Esta lógica se refleja especialmente en la figura de Signet, el NPC poderoso que domina el entramado político del piso. No es un jefe final ni un antagonista clásico, sino algo mucho más inquietante: un ser plagado de caos. Alguien que no necesita intervenir de forma directa porque controla las variables que determinan el resultado. Frente a ella, Carl no pierde porque tome malas decisiones, sino porque toma decisiones dentro de un marco que ya está decidido.
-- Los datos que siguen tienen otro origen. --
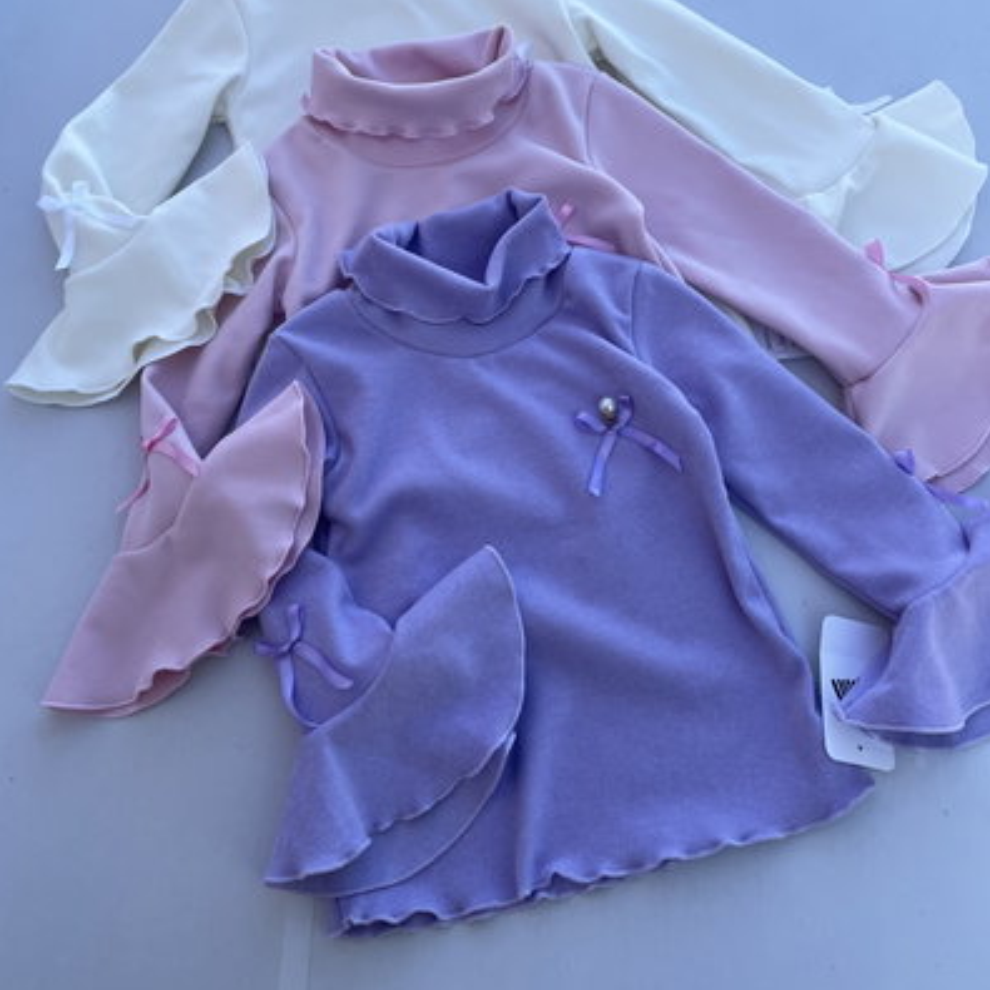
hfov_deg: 52.5
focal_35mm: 31
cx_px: 494
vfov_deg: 52.4
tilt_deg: -68.1
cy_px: 442
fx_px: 1003
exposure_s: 1/640
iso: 32
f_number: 1.6
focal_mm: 4.2
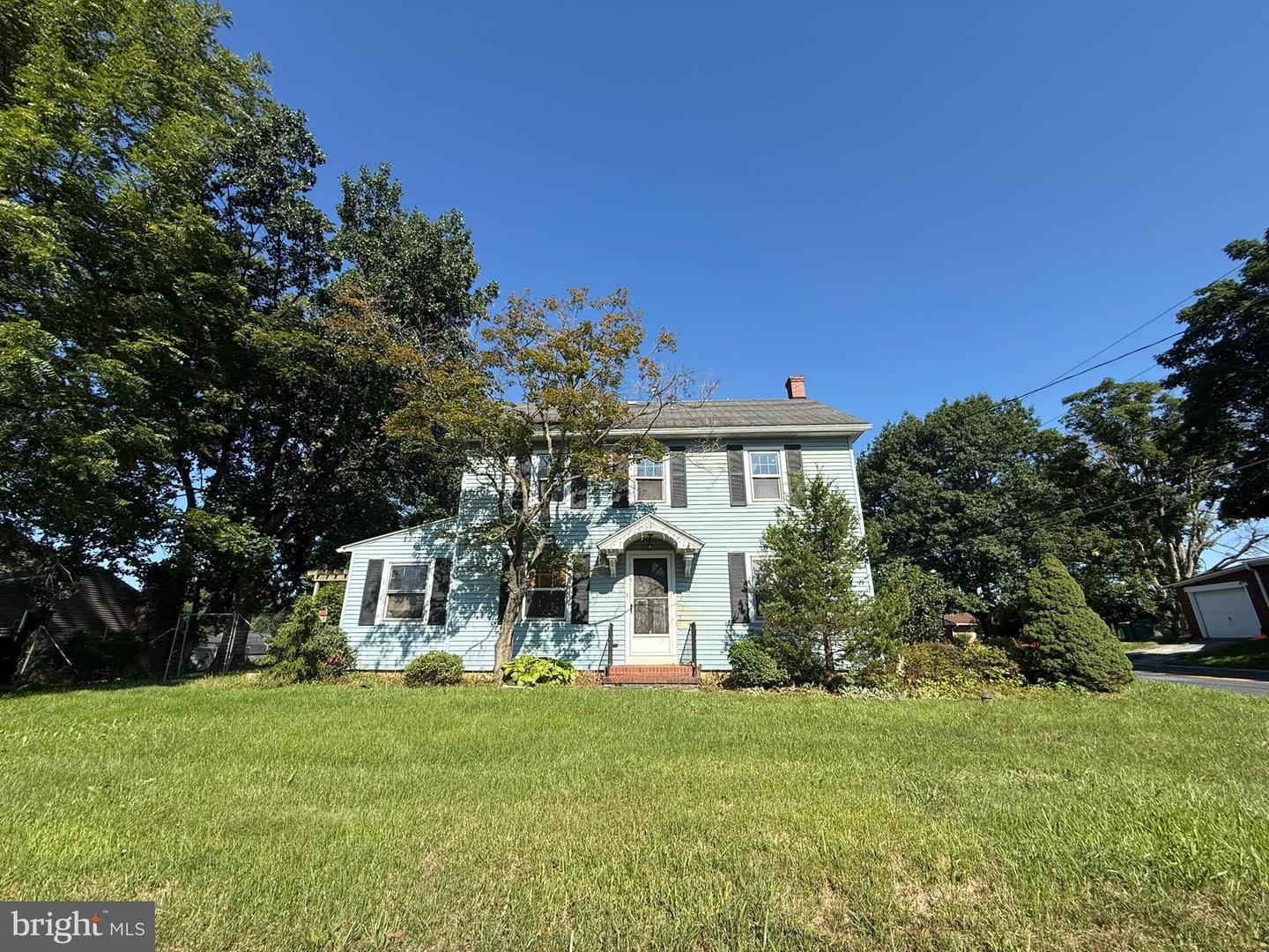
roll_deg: +0.0
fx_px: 513
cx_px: 634
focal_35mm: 14
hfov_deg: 102.1
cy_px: 476
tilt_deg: +18.5
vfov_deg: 85.7
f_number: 2.2
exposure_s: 1/1848
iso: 50
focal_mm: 2.22
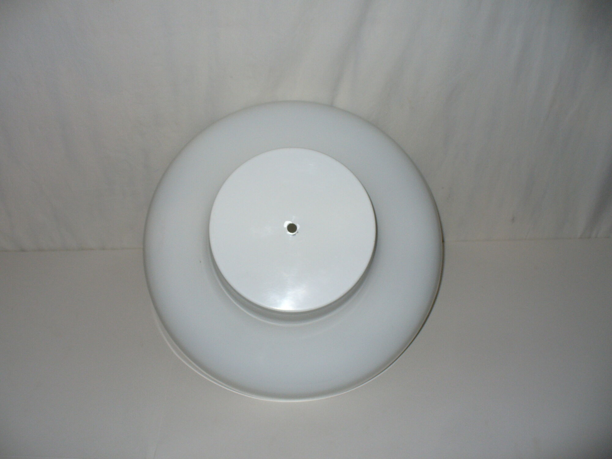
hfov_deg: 50.1
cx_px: 306
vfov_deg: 38.7
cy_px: 230
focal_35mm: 37
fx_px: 654
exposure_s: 1/30
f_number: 2.8
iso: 100
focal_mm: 6.1
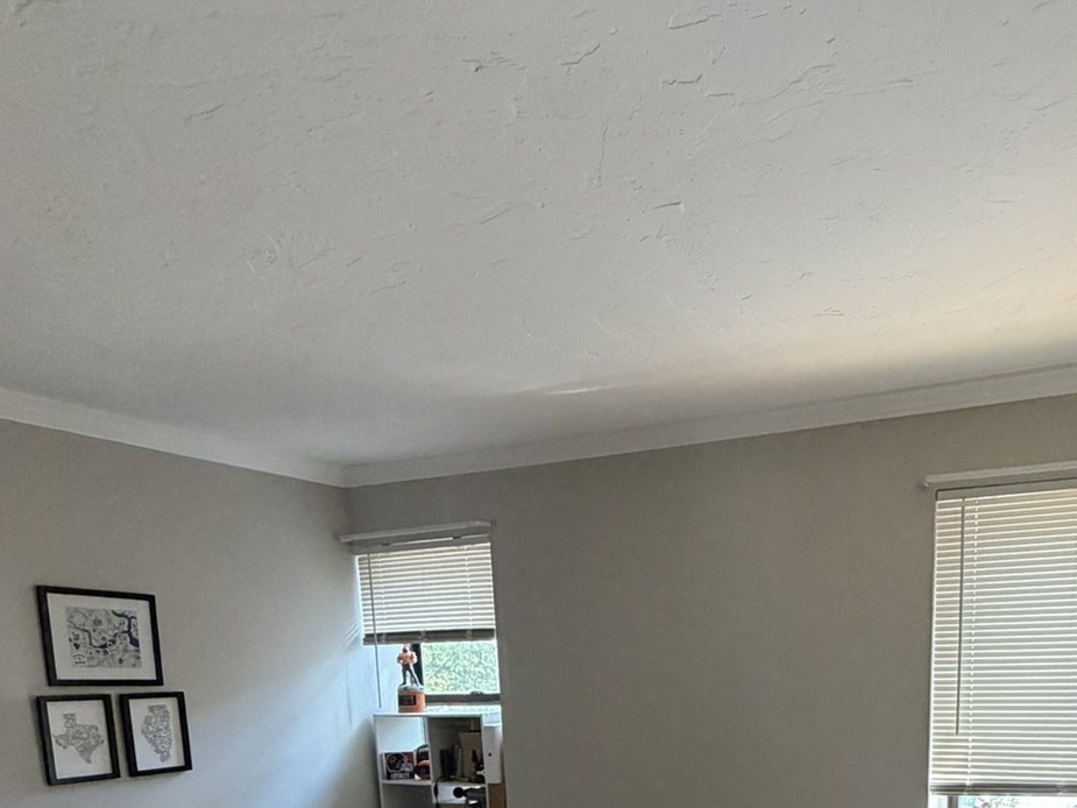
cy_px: 857
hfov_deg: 57.4
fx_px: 965
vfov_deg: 38.7
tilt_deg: -10.4
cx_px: 694
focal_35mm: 31
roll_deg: +0.9
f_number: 2.2
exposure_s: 1/60
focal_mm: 2.22
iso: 400
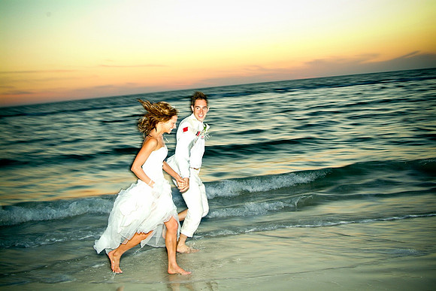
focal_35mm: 42
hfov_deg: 46.4
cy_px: 146
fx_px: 509
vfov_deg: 31.9
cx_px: 218
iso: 400
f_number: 4
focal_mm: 28
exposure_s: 1/30
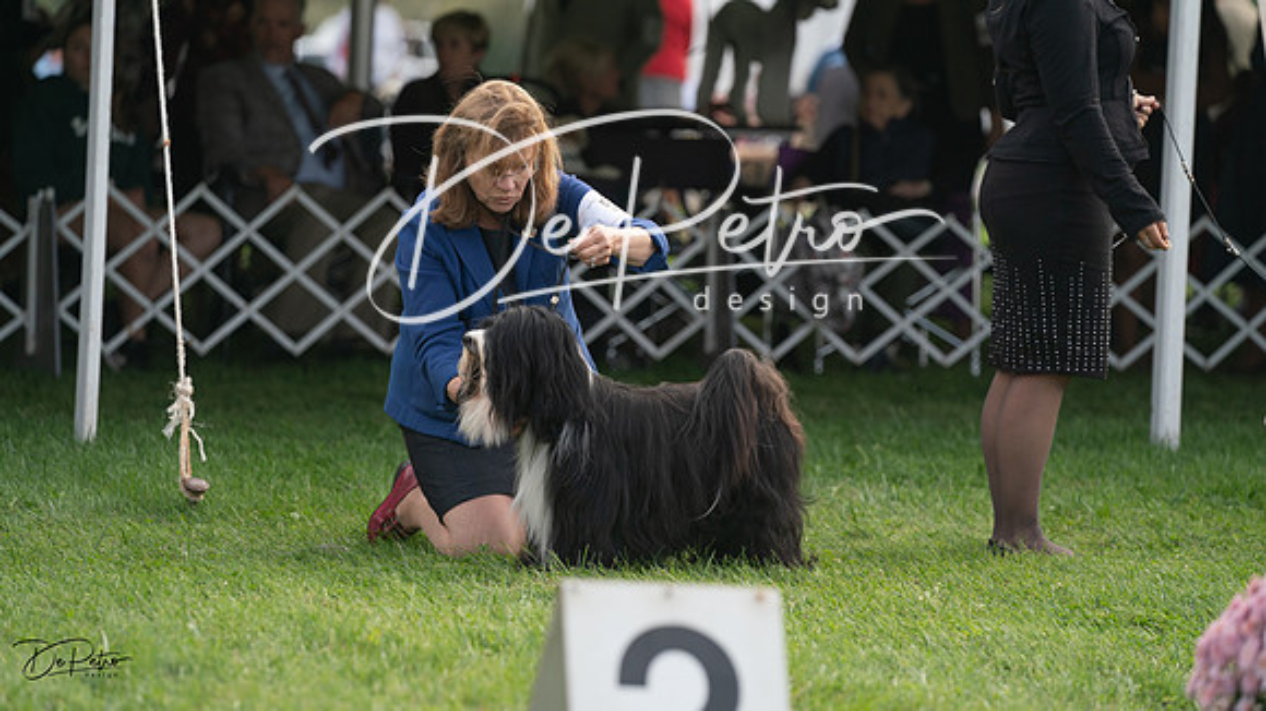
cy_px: 356
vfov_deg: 6.9
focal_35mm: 176
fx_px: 5906
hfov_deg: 12.2
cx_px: 633
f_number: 3.5
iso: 400
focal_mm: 168
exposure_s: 1/1600
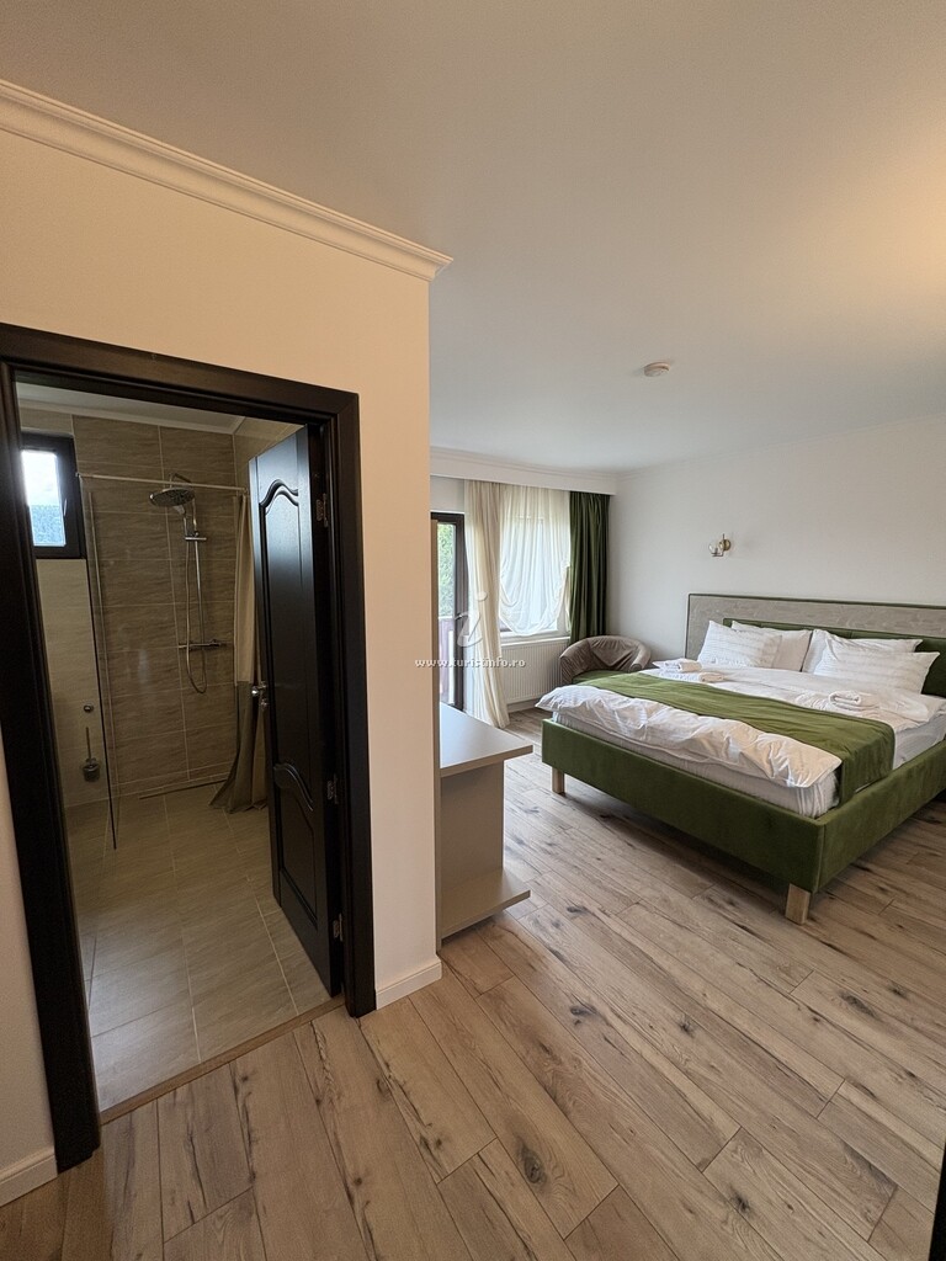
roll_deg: -0.5
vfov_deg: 102.1
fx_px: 510
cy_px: 630
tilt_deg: -7.2
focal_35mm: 14
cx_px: 473
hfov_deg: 85.7
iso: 125
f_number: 2.2
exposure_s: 1/100
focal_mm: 2.22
La novela juega de forma consciente con el lenguaje del videojuego para subrayar este punto. Cada nueva habilidad, cada objeto y cada recompensa refuerzan la idea de progresión, cuando en realidad funcionan como mecanismos de autoengaño. El jugador se siente más fuerte, más preparado, más libre, justo cuando el sistema lo ha encajado mejor en el rol que necesita que desempeñe. Y si no lo veis claro, fijaos en cómo la IA evita que Carl tenga algo tan sencillo como pantalones, forzándole a luchar en ropa interior durante todos los conflictos. Precisamente cuando llegan a un pueblo donde Carl podría comprarse pantalones, comprende que, de hacerlo, dejaría de ser tan atractivo para la audiencia y los patrocinadores y su vida correria peligro.

Entonces… ¿merece la pena seguir bajando?

La respuesta corta es sí.

La larga es: sí, pero ya no puedes fingir que esto es solo diversión.

El Juicio Final de Carl es más oscuro, más político y más incómodo que su predecesor. Amplía el mundo, afila el discurso y deja claro que la saga no va de mazmorras ni de niveles, sino de qué ocurre cuando normalizamos el sufrimiento ajeno porque nos entretiene. Y, exactamente como con su predecesor, el ritmo y la tensión es tal que no puedes soltar el ejemplar en ningún momento y necesitas seguir leyendo, merendándote las bromas obscenas de la IA, reteniendo tus ganas de chillarle a Carl a través del libro que está tomando una pésima decisión y sufriendo por las consecuencias de sus polémicas declaraciones en las entrevistas como nunca.

La IA no quiere que pares, quiere que sigas jugando. Y, honestamente, yo también.